Murphys Gesetz

Mareike Maage/Rafael Jové/Nikolai von Koslowski: Wenn’s der Wahrheitsfindung dient. 1968 – eine deutsche Bildstörung

ARD-Kulturwellen, So 17.08.2014, 22.30 bis 0.00 Uhr

Im Jahr 2008 produzierte der Westdeutsche Rundfunk (WDR) im Rahmen seines Programmschwerpunkts „’68 aftershow“ das Stück „Idee und Realisation“ – eine Art Familienaufstellung, in der sich Mutter Revolution, Vater Konterrevolution und Tochter Revolte gegenüberstanden. Angereichert um O-Töne von Herbert Marcuse bis Harald Welzer hatte der Regieberserker D.W. Meissner daraus unter dem riskanten Einsatz aller radiophonen Mittel ein überwältigendes Stück gemacht (vgl. FK 11-12/08), bei dem vieles hätte schiefgehen können, jedoch letztendlich alles geglückt war, weil Form und Inhalt in ihrer jeweiligen Komplexität zu Deckung gebracht wurden. Autorin von „Idee und Realisation“ war Mareike Maage, die auch für das Manuskript zu der 90-minütigen Radiosendung „Wenn’s der Wahrheitsfindung dient. 1968 – eine deutsche Bildstörung“ mit verantwortlich ist.

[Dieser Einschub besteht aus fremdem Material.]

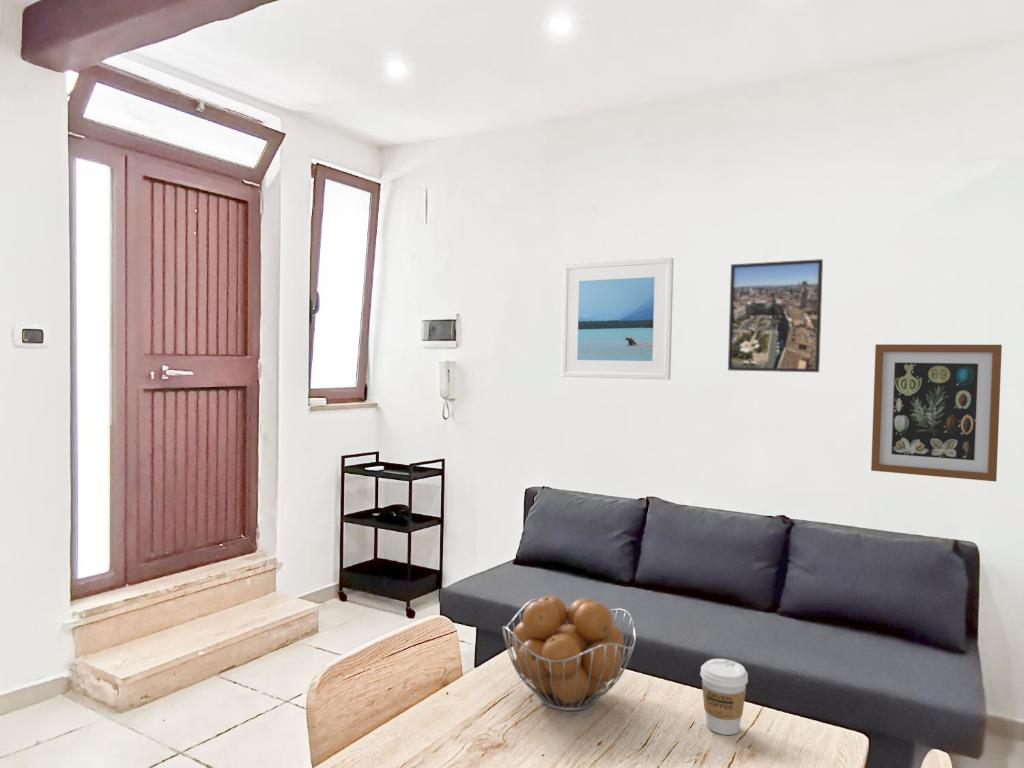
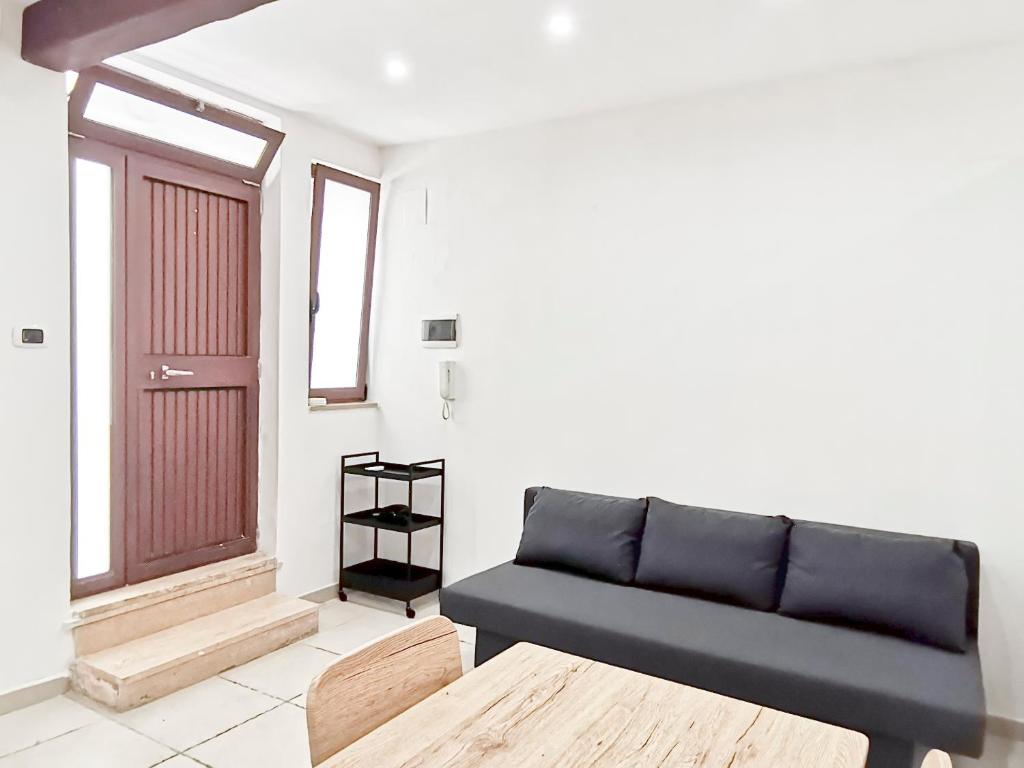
- wall art [870,343,1003,483]
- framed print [561,257,675,381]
- fruit basket [501,595,637,712]
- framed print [727,258,824,373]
- coffee cup [699,658,749,736]
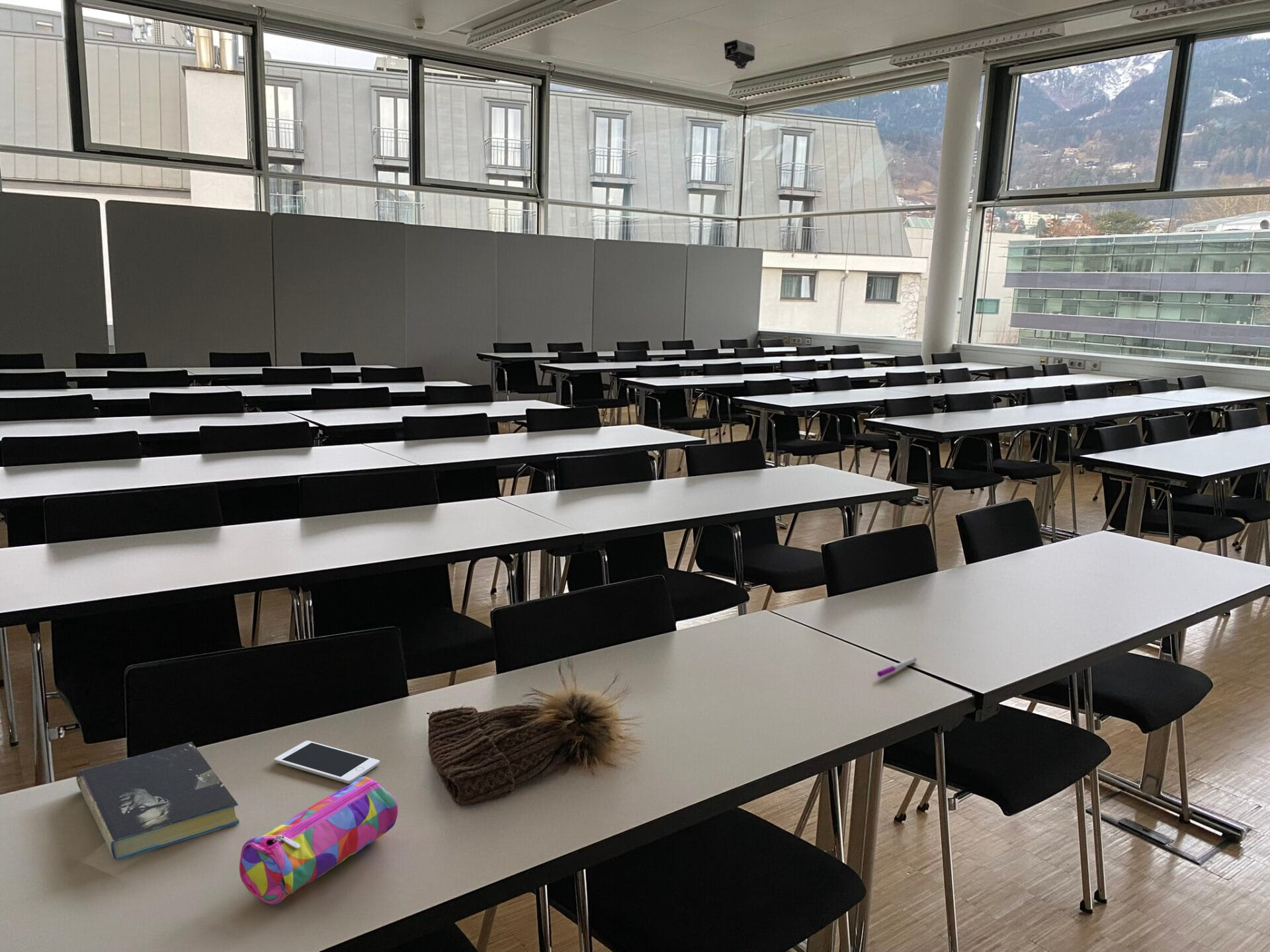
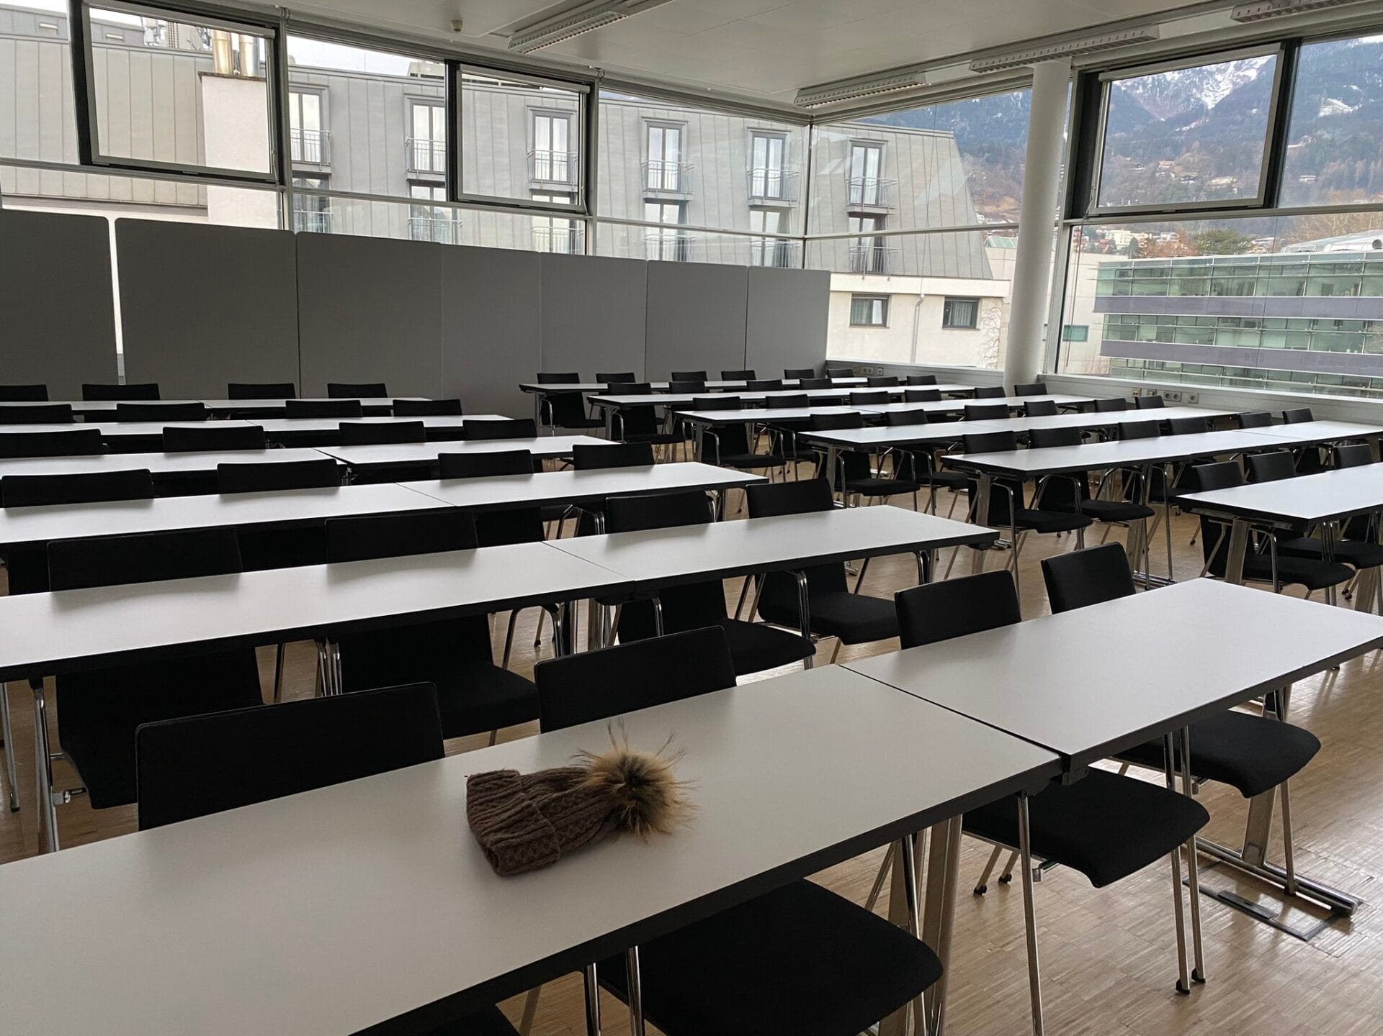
- book [76,741,240,861]
- pencil case [239,775,399,905]
- pen [876,657,917,678]
- cell phone [274,740,380,784]
- projector [724,39,755,69]
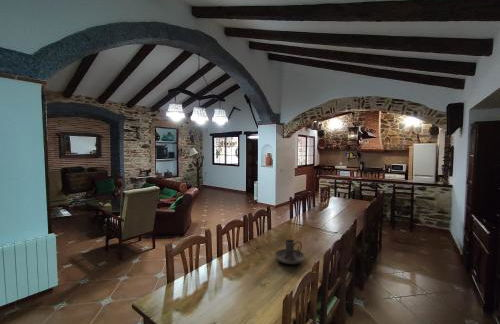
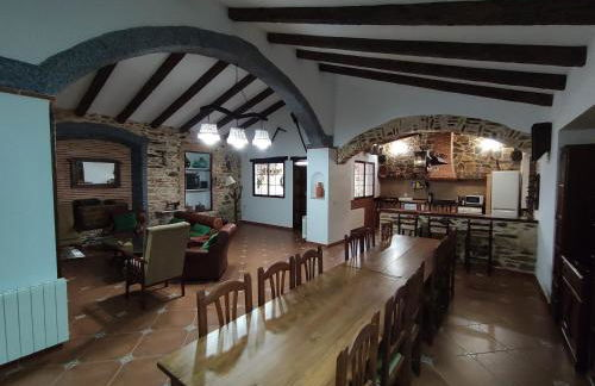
- candle holder [274,238,306,265]
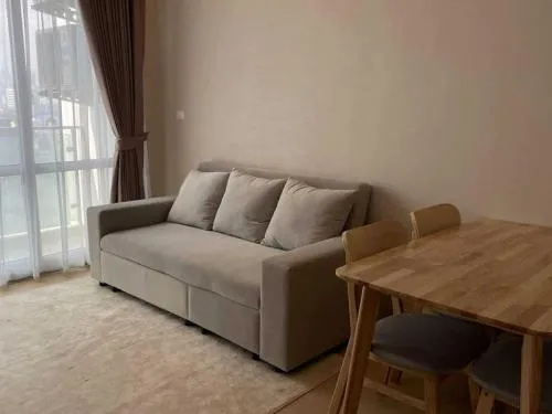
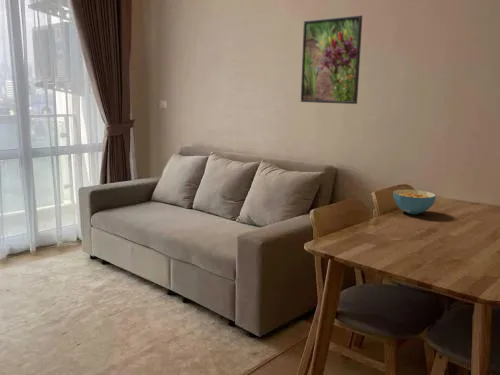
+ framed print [300,14,363,105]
+ cereal bowl [392,188,437,215]
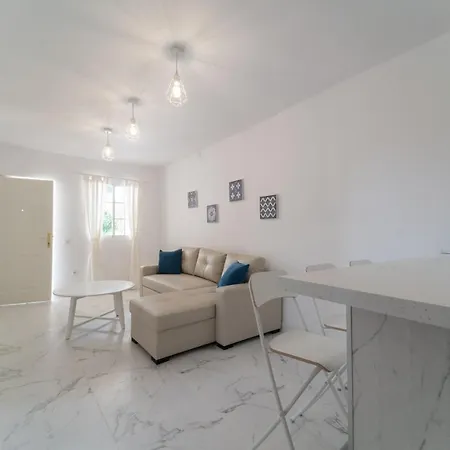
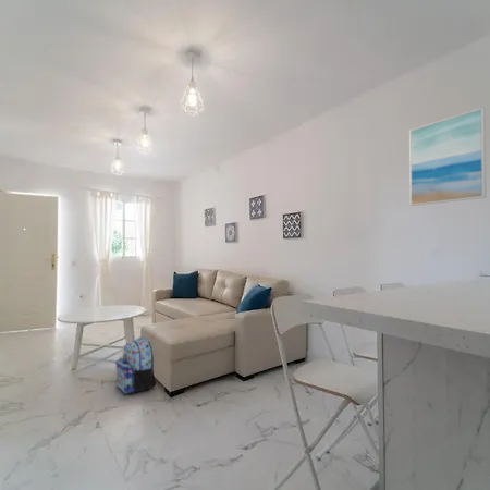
+ wall art [408,106,488,207]
+ backpack [114,335,158,394]
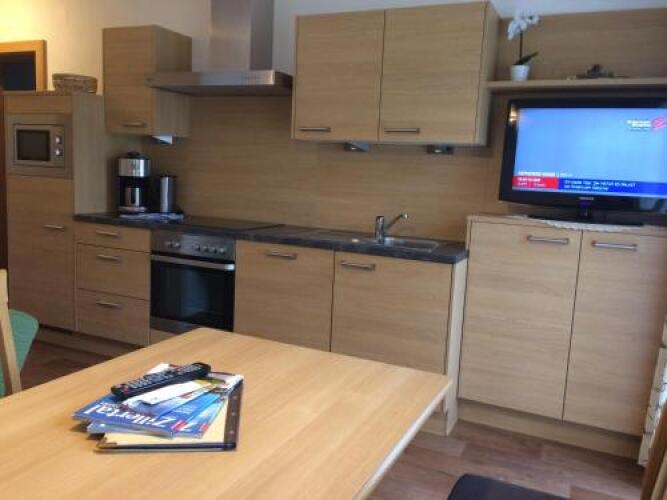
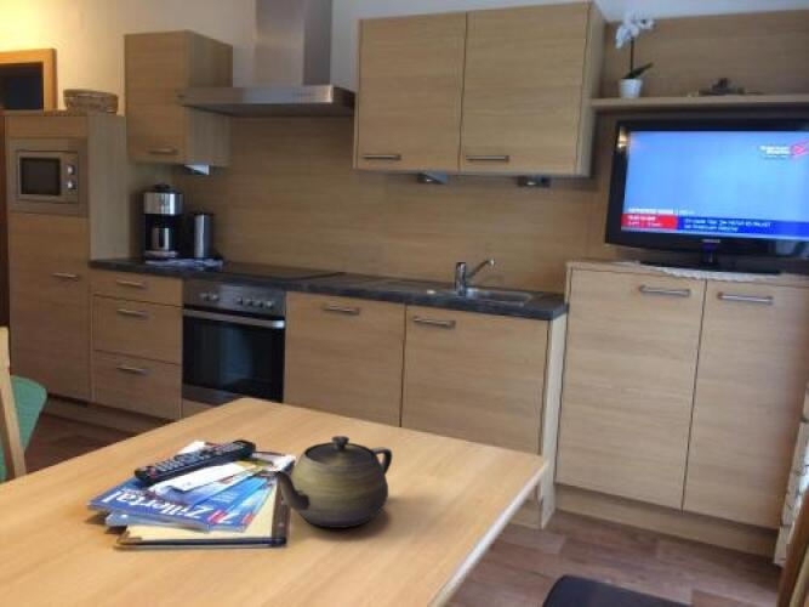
+ teapot [268,435,394,529]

Doch schon bei der Einordnung der Gattung gibt es die ersten Irritationen. Hört man da einer Gesprächssendung zu, in der ein Alt-68er-Moderator einen Kunsthistoriker interviewt, oder eine Sendung, die hinter den Kulissen dieses Live-Formats spielt? Oder handelt es sich vielleicht um eine Metaerzählung über das Radio und dessen Hintergründe, denn dauernd kommentiert eine allwissende Erzählerin (Irm Hermann) das Geschehen und referiert Details aus den Biografien der beiden Gesprächspartner.

Dass „Wenn’s der Wahrheitsfindung dient“ nicht nur der Titel der Sendung der Autoren Mareike Maage und Rafael Jové wie des Regisseurs Nikolai von Koslowski ist, sondern auch der eines (fiktiven) Radiotalk-Formats, erfährt man erst nach Minute 60 und ebenso, dass „1968 – eine deutsche Bildstörung“ der Titel eines Films ist, über den die ganze Zeit geredet wird. Vorher war immer nur vage von „dem Werk“ oder „dem Film“ die Rede. Bei diesen Unsauberkeiten handelt es sich schlicht um grobe handwerkliche Schnitzer, die ein Maximum an Irritation erzeugen, weil sie nicht etwa auf eine allgemeingültige Abstraktion des eigentlichen Gegenstandes hinzielen, sondern den Erzählrahmen beschädigen, in dem sich das Stück abspielt.

Detlef Berentzen, renommierter Radioautor und als „Dr. Feelgood“ kompetenter Blogger für die „taz“, gibt mit seiner an den früheren ARD-Auslandskorrespondenten Friedhelm Brebeck erinnernden Stimme den Alt-68er als Moderator Manfred Beier. Der Schauspieler Torben Kessler spricht dessen Gegenspieler, den 40-jährigen Juniorprofessor Daniel Rehbein, dessen (unbetitelte) Publikation über „den Film“ Gegenstand des Gesprächs ist. Beide können sich nicht so recht miteinander anfreunden, was nicht nur daran liegt, dass emotionales Miterleben auf kühle Analyse trifft, sondern auch daran, dass Papier geredet wird. Der Anschein, einem spontanen Gespräch beizuwohnen, entsteht nie, denn weder stimmen die Sprechhaltungen noch gibt es Indizien dafür, dass es um die Differenz von Rolle und Schauspieler geht.

Die wenig bekannten O-Töne des ehemaligen SFB-Intendanten Franz Barsig, des Philosophen Herbert Marcuse, der einstigen „Konkret“-Journalistin Ulrike Marie Meinhof oder von Akteuren der Studentenbewegung (wie Rudi Dutschke) bringen ein bisschen historisches Kolorit in die Sendung und illustrieren die Themen Sprache, Erziehung, Sex und Geschlechtergleichheit anno 68 und deren Bedeutung für gegenwärtige Diskurse. Doch die formale Unentschiedenheit der Autoren zwischen einer nachgestellten Gesprächssendung und einem featurehaften Erklärstück wirkt sich auch auf den Inhalt aus. Die Argumentationen erscheinen oft sprunghaft und die wenigen analytischen Erkenntnisse waren in dem Stück „Idee und Realisation“ erheblich prägnanter und präziser formuliert.

Manchmal geht gemäß Murphys Gesetz eben alles schief, was schiefgehen kann, und ausnahmslos alle Beteiligten an dem Stück haben schon des Öfteren bewiesen, das sie zu weit mehr fähig sind, als sie es hier demonstriert haben. Anstatt den Beitrag irgendwo auf der Kulturwelle der produzierenden Landesrundfunkanstalt (hier des RBB) zu versenden, lief er bundesweit im Rahmen des sommerlichen „ARD-Radiofestivals“ bei allen neun Kulturwellen des Senderverbundes. Was einmal mehr beweist, dass es sich rächt, wenn man den Rundfunkföderalismus aushebelt, um beim Radio noch Einsparpotenziale zu realisieren.